### [Task to complete]
Your job with the data below is to output exactly the lines from the one holding "272 55 11.40" down to the one holding "u v d — depth at each pixel (cm).", both included, and no others.

(Stored data)
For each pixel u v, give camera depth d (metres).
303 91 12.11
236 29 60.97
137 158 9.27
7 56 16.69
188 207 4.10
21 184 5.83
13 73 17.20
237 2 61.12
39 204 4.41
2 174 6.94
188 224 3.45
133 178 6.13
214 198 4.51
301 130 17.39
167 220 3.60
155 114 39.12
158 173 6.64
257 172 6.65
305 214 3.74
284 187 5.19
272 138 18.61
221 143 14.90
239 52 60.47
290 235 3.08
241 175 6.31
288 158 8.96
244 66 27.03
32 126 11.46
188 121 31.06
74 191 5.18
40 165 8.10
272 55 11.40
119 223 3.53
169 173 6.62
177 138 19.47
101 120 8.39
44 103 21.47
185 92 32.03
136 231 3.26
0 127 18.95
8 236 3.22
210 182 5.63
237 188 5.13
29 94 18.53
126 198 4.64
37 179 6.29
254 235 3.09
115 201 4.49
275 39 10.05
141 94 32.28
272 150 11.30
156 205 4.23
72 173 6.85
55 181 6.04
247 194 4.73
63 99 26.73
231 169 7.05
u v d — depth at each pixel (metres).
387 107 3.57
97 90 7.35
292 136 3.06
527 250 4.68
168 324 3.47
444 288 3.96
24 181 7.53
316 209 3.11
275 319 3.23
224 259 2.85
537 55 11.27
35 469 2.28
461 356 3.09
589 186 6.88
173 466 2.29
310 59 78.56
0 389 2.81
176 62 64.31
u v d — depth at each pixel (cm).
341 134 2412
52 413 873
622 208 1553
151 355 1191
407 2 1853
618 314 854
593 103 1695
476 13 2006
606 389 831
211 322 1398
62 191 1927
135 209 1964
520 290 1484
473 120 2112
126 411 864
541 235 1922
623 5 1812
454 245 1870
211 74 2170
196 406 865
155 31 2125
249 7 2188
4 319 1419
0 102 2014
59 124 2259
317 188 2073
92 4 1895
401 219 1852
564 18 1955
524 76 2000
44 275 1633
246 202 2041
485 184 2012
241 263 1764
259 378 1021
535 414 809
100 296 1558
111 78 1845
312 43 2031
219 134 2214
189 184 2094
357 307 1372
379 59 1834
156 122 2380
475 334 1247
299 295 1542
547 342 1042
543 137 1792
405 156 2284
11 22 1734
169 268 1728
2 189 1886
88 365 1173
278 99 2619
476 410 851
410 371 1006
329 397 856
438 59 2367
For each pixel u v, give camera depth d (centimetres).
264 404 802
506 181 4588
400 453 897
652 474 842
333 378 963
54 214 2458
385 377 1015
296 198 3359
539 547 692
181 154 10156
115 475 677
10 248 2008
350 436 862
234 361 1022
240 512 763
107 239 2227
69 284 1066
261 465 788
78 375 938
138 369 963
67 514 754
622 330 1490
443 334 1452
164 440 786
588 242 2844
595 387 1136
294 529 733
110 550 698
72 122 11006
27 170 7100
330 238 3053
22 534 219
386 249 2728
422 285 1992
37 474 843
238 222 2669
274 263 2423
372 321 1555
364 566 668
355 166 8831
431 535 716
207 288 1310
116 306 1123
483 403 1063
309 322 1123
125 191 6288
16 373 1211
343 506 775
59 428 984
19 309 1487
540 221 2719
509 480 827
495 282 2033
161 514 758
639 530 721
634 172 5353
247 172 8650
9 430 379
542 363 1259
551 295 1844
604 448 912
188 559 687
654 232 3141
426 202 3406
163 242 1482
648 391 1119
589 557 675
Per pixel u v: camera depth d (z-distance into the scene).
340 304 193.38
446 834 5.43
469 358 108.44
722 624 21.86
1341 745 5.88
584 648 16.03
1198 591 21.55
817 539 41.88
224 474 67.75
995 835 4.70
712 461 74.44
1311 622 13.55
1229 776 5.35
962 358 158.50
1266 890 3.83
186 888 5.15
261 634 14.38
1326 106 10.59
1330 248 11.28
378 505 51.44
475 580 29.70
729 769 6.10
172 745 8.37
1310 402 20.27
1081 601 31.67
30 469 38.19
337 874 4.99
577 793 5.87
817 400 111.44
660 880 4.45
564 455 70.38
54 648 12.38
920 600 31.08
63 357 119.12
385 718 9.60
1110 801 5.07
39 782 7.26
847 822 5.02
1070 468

### [Task answer]
272 55 11.40
119 223 3.53
169 173 6.62
177 138 19.47
101 120 8.39
44 103 21.47
185 92 32.03
136 231 3.26
0 127 18.95
8 236 3.22
210 182 5.63
237 188 5.13
29 94 18.53
126 198 4.64
37 179 6.29
254 235 3.09
115 201 4.49
275 39 10.05
141 94 32.28
272 150 11.30
156 205 4.23
72 173 6.85
55 181 6.04
247 194 4.73
63 99 26.73
231 169 7.05
u v d — depth at each pixel (metres).
387 107 3.57
97 90 7.35
292 136 3.06
527 250 4.68
168 324 3.47
444 288 3.96
24 181 7.53
316 209 3.11
275 319 3.23
224 259 2.85
537 55 11.27
35 469 2.28
461 356 3.09
589 186 6.88
173 466 2.29
310 59 78.56
0 389 2.81
176 62 64.31
u v d — depth at each pixel (cm).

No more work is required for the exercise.